Mr. Dickens has developed a problem after his surgery. He's developed an anxiety problem. One that I can attribute to his being too immature to have the surgery or it had been lying beneath the surface only to manifest itself after the surgery. The problem may also be a dominance-aggression issue or something to do with his adolescence that crop up in dogs. It's a chicken-egg quandry that I'm facing head-on.
He's not an aggressive dog in the true curled lip, teeth baring ilk one sees on TV. Most of the time he's a gentleman, but something disconnects. I've noticed it and his trainer validated my observations last Sunday. So, off to the vet we go.
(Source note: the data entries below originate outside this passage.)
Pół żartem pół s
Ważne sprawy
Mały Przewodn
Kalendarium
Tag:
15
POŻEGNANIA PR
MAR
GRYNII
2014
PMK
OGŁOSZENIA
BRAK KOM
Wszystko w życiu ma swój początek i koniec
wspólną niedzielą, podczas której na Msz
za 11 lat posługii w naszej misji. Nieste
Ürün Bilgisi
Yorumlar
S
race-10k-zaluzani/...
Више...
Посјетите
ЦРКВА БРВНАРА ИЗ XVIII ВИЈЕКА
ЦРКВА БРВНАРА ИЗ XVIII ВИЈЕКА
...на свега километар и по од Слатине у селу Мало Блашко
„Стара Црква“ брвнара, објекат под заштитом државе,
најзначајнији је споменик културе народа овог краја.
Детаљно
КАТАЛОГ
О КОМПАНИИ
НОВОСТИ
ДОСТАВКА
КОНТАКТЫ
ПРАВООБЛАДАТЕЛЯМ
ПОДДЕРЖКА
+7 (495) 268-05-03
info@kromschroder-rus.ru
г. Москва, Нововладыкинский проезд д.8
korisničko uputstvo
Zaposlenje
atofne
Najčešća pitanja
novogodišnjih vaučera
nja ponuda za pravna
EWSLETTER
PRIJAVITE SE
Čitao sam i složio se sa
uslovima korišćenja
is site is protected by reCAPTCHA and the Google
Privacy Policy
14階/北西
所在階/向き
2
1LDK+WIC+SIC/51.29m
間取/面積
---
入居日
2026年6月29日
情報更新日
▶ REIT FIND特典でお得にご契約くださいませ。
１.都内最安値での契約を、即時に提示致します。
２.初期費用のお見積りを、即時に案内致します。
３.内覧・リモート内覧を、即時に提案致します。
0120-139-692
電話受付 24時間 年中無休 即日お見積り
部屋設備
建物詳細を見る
Now usually Dickens turns on the charm when he hits the waiting room. One of those "I don't know why she brought me here, I'm just a puppy" smiles. Not this time. This time he decided to dump a load in the middle of the waiting room (after having just gone) and launched into a fit of barking, et al. We were immediately invited into a secluded room. He paced, whined, and made nail-biting look like a leisure sport.
The vet tech entered, took the information, and didn't need to be convinced that Dickens indeed had a problem. The vet, who witnessed his fit in the waiting room, didn't waste any time taking blood work and accepting the morning's "deposit" for parasitic testing. She gave me lots of information, including a phone number for Tufts Small Animal Hospital. Tufts has a great reputation for animal care and Dr. Nicholas Dodman has written many books on canine behavior.
Yesterday, the vet called with the test results. All A-OK. Now we work on behavior with a little help from a calmer-downer. I balked at the notion of medicating Dickens. I believed he could be "trained" out of it, but as I thought long and hard leaving this unchecked could result in internal damage as his blood pressure red-lines when he gets anxious. He can get anxious quite a bit.
My mother has been a rock for me through this situation. She speaks to Dickens each evening (separated by a baby gate). She says "this too shall pass." We believe Dickens can grow out of this anxious state. She longs for the day when she can hold him. I think these two have a future together.
So, we'll continue to train, continue to exercise, continue to grow and continue the medication, but I'm beginning to think that Mom's chats with him might be the best medicine of all.